Jakarta (ANTARA) - Aktivis Perkumpulan Aksi Ekologi dan Emansipasi Rakyat (AEER), Pius Ginting mengingatkan proyek pembangunan pembangkit listrik tenaga uap (PLTU) batu bara berpotensi menurunkan produktivitas ekonomi masyarakat.

"Dalam jangka panjang, ini (PLTU) akan terus menurunkan produktivitas (misalnya) pertanian yang ada di situ, namun ini yang tidak banyak masuk di dalam perhitungan kerugian,” kata Pius dalam acara temu media di Jakarta, Rabu.

Menurut Pius, pembangunan PLTU ini juga dapat mempengaruhi kondisi lingkungan di sekitarnya, terlebih dengan penggunaan batu bara sebagai bahan bakar utama.

Karena hal tersebut, Pius menyayangkan proyek PLTU masuk ke dalam daftar 28 proyek yang ditawarkan kepada China dengan skema investasi Belt and Road Initiative (BRI) dengan nilai total Rp1.296 triliun.

Terdapat empat proyek PLTU yang diusulkan, yaitu PLTU Tanah Kuning-Mangkupadi, Kalimantan Utara, PLTU Mulut Tambang Kalselteng 3 dan Kalselteng 4, Kalimantan Tengah, serta PLTU Ekspansi Celukan Bawang, Bali, dengan total 2.100 Megawatt.

Cost untuk PLTU itu pasti lebih tinggi, secara ekonomi, secara iklim, tapi ini yang belum banyak studi-studi yang dilakukan sehingga itu masuk di dalam perencanaan pemerintah,” ujar dia.

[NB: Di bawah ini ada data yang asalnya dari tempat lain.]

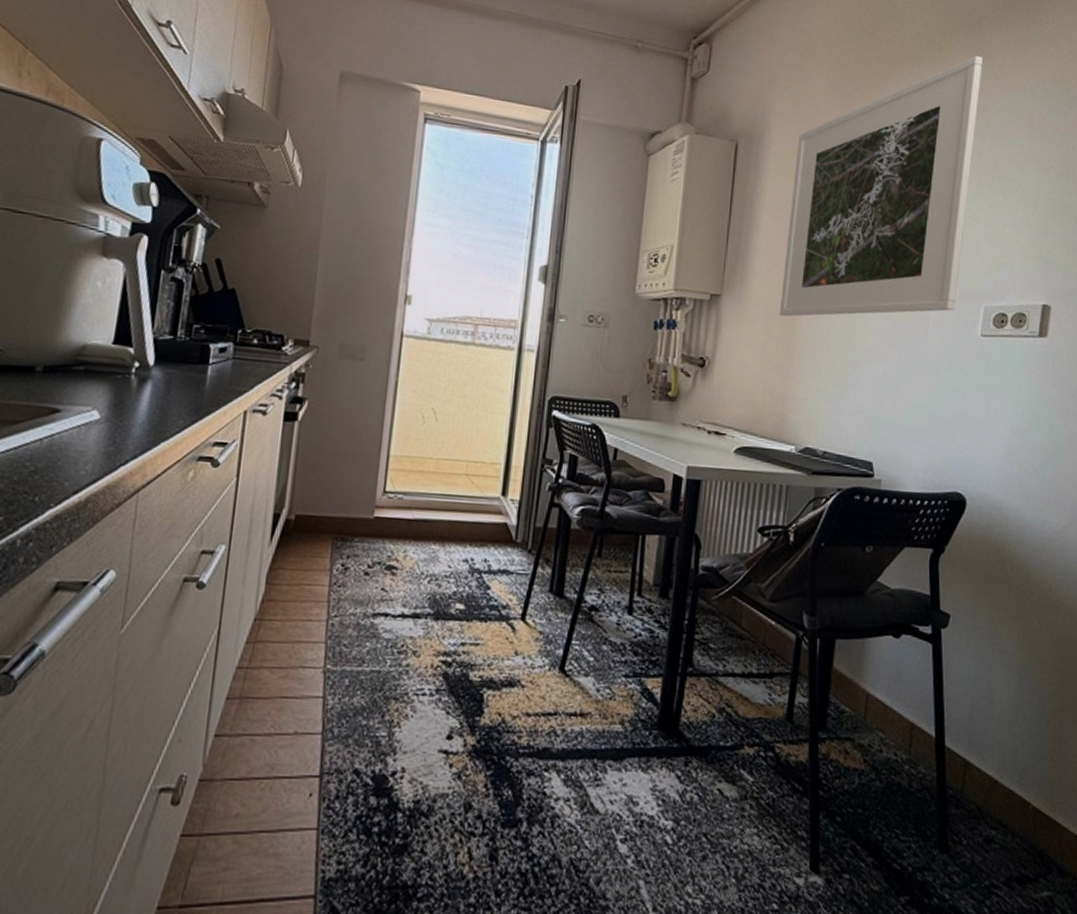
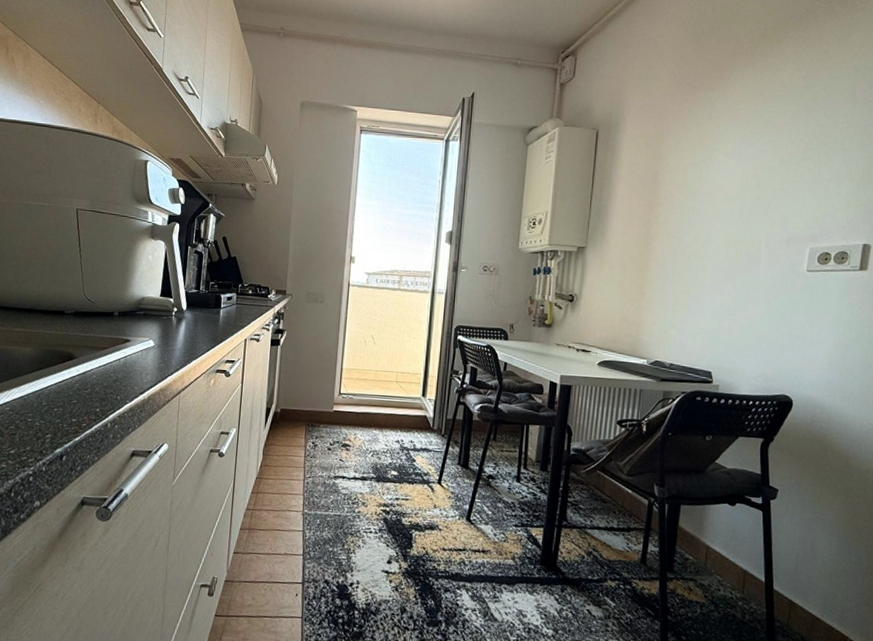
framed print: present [779,56,983,317] -> none [633,44,809,262]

Pius mengharapkan proyek PLTU ini ke depannya tidak akan diteruskan, dan diganti dengan proyek pembangkit listrik dengan energi bersih terbarukan.

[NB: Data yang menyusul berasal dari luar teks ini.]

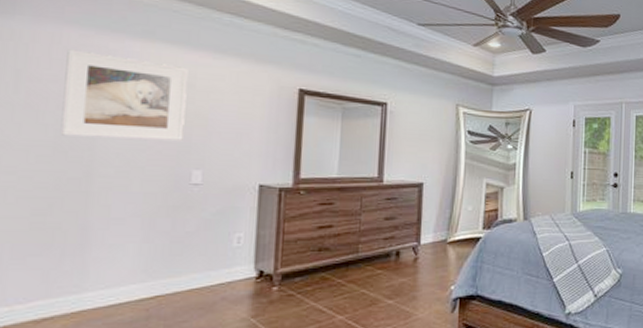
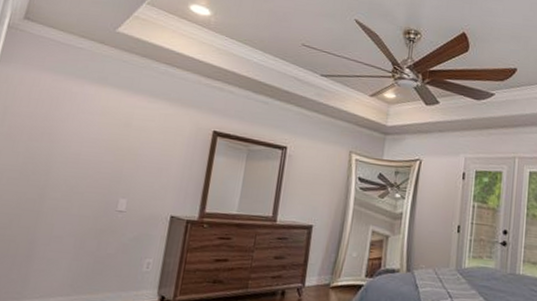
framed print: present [60,49,188,141] -> none [27,91,128,172]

“Hal itu (dampak ekonomi) tidak akan terjadi jika sumbernya adalah sumber energi terbarukan, karena tidak ada dampak hujan asam," katanya.

Lembaga pemikir independen internasional yang berbasis di London, E3G, merilis survei mengenai persepsi masyarakat dari enam negara terhadap investasi asing untuk proyek penggunaan energi batu bara dan energi bersih terbarukan di negara masing-masing.

Menurut survei tersebut, dari 1.003 sampel orang Indonesia, sebanyak 26 persen menganggap investasi energi batu bara berasosiasi dengan dampak positif ekonomi jangka panjang, sementara untuk energi bersih terbarukan besarannya lebih tinggi yaitu 51 persen.

Menanggapi hal tersebut, aktivis Yayasan Indonesia Cerah, Adhityani Putri mengatakan masih ada diskoneksi antara aspirasi masyarakat dengan perencanaan ketenagalistrikan yang dilakukan pemerintah.

Ia menyebutkan rencana proyek PLTU di Kalimantan Tengah merupakan salah satu contoh diskoneksi tersebut, karena sebelumnya sudah banyak investasi untuk pelestarian hutan di kawasan itu.

“Tapi di saat yang bersamaan ada rencana ini bangun PLTU Mulut Tambang, mungkin kelihatannya kecil tapi kontradiksinya luar biasa," kata Adhityani.